▶ [What is expected] Search the material for "czasem" and copy each line in which it is found.

----

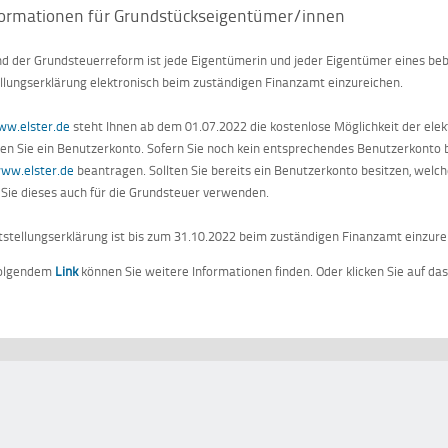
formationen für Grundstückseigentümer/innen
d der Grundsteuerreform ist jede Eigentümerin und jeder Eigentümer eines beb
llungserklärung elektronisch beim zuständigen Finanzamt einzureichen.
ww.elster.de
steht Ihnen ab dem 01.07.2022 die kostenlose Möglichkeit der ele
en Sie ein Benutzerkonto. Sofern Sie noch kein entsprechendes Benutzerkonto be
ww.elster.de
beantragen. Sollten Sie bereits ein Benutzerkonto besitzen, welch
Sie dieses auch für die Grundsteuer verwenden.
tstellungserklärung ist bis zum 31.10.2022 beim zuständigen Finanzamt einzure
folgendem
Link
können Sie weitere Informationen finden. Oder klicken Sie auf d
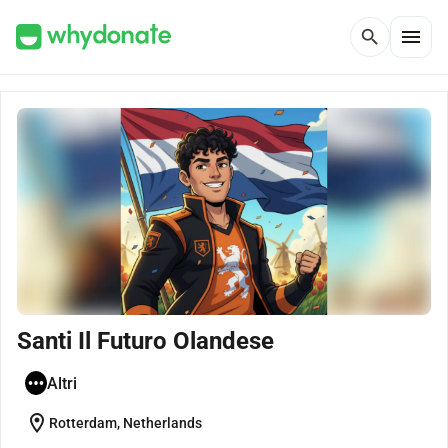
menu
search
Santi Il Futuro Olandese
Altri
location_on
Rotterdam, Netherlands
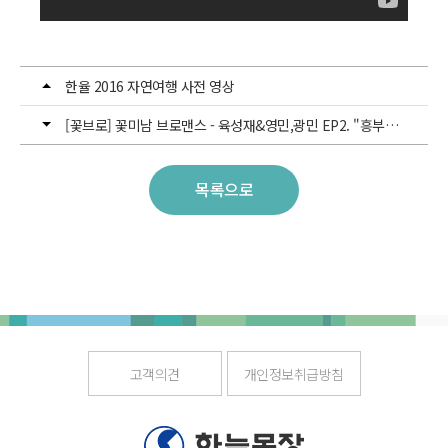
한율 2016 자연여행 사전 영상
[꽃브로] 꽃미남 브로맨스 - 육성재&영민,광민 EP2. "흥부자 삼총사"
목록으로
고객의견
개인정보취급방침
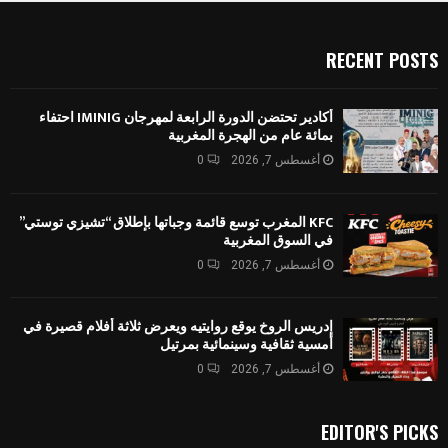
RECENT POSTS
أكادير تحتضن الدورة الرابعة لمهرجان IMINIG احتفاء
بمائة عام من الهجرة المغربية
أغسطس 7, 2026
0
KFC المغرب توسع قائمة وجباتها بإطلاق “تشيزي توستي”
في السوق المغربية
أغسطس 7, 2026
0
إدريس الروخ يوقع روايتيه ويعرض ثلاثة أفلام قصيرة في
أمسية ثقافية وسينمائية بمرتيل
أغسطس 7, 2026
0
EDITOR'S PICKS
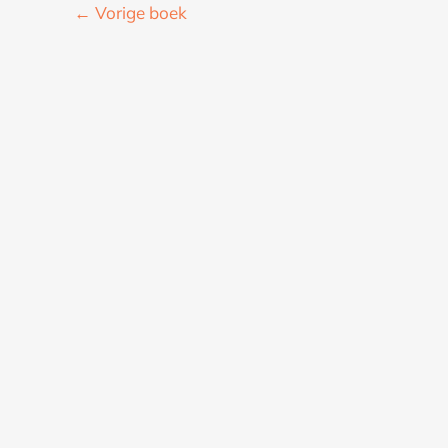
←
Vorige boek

----

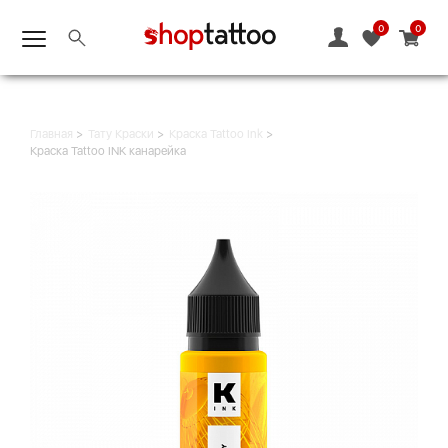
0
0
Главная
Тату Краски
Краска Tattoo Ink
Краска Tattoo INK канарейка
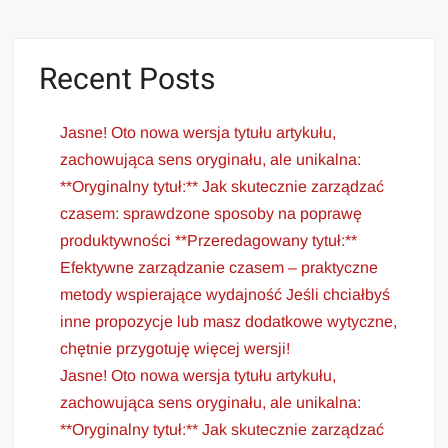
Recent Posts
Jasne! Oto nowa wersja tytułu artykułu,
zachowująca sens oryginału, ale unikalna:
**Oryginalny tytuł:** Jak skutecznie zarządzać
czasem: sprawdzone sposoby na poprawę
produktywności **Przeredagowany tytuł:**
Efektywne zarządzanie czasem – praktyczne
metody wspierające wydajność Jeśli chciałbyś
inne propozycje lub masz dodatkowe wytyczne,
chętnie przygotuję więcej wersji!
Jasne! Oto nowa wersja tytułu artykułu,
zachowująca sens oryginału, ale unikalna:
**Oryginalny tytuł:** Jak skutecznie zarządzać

----

▶ [Solution for this exercise]
czasem: sprawdzone sposoby na poprawę
Efektywne zarządzanie czasem – praktyczne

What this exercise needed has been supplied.